▸ What is being asked: Give back the entries exactly, ending with the "EAST WINDSOR TOWNSHIP. Mayor Janice S." line.

━━━━━━━━━━━━━━━━━━━━━━━━━━━━━━

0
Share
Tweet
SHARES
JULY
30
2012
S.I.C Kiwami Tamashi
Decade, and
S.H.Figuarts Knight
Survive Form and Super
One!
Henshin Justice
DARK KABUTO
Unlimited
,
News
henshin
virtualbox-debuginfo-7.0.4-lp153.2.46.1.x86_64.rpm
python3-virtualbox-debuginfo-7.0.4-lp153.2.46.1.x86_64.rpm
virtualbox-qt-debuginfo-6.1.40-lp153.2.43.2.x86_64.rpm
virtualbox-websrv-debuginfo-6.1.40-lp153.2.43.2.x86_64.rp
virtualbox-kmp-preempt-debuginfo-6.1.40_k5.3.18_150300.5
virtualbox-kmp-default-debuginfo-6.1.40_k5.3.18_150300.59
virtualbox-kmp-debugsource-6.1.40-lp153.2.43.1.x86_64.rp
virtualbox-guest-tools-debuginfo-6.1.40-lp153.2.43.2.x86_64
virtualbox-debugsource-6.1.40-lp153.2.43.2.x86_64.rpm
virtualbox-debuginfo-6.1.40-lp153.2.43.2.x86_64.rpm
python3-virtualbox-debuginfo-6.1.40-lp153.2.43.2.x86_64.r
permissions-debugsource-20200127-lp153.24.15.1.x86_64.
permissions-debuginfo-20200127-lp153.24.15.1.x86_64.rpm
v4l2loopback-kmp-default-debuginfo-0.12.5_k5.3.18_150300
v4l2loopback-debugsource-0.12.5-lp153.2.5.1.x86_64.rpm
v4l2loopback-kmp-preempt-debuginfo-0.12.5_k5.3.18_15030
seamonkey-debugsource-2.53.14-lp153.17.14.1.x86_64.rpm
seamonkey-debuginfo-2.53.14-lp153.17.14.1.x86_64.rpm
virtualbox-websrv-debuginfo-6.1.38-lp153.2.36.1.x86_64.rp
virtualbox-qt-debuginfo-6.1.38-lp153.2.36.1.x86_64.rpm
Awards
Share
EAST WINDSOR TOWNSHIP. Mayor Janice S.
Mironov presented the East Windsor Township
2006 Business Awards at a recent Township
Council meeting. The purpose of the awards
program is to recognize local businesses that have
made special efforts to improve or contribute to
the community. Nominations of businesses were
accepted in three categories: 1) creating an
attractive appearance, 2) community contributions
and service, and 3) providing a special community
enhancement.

━━━━━━━━━━━━━━━━━━━━━━━━━━━━━━

▸ Solution below:
0
Share
Tweet
SHARES
JULY
30
2012
S.I.C Kiwami Tamashi
Decade, and
S.H.Figuarts Knight
Survive Form and Super
One!
Henshin Justice
DARK KABUTO
Unlimited
,
News
henshin
virtualbox-debuginfo-7.0.4-lp153.2.46.1.x86_64.rpm
python3-virtualbox-debuginfo-7.0.4-lp153.2.46.1.x86_64.rpm
virtualbox-qt-debuginfo-6.1.40-lp153.2.43.2.x86_64.rpm
virtualbox-websrv-debuginfo-6.1.40-lp153.2.43.2.x86_64.rp
virtualbox-kmp-preempt-debuginfo-6.1.40_k5.3.18_150300.5
virtualbox-kmp-default-debuginfo-6.1.40_k5.3.18_150300.59
virtualbox-kmp-debugsource-6.1.40-lp153.2.43.1.x86_64.rp
virtualbox-guest-tools-debuginfo-6.1.40-lp153.2.43.2.x86_64
virtualbox-debugsource-6.1.40-lp153.2.43.2.x86_64.rpm
virtualbox-debuginfo-6.1.40-lp153.2.43.2.x86_64.rpm
python3-virtualbox-debuginfo-6.1.40-lp153.2.43.2.x86_64.r
permissions-debugsource-20200127-lp153.24.15.1.x86_64.
permissions-debuginfo-20200127-lp153.24.15.1.x86_64.rpm
v4l2loopback-kmp-default-debuginfo-0.12.5_k5.3.18_150300
v4l2loopback-debugsource-0.12.5-lp153.2.5.1.x86_64.rpm
v4l2loopback-kmp-preempt-debuginfo-0.12.5_k5.3.18_15030
seamonkey-debugsource-2.53.14-lp153.17.14.1.x86_64.rpm
seamonkey-debuginfo-2.53.14-lp153.17.14.1.x86_64.rpm
virtualbox-websrv-debuginfo-6.1.38-lp153.2.36.1.x86_64.rp
virtualbox-qt-debuginfo-6.1.38-lp153.2.36.1.x86_64.rpm
Awards
Share
EAST WINDSOR TOWNSHIP. Mayor Janice S.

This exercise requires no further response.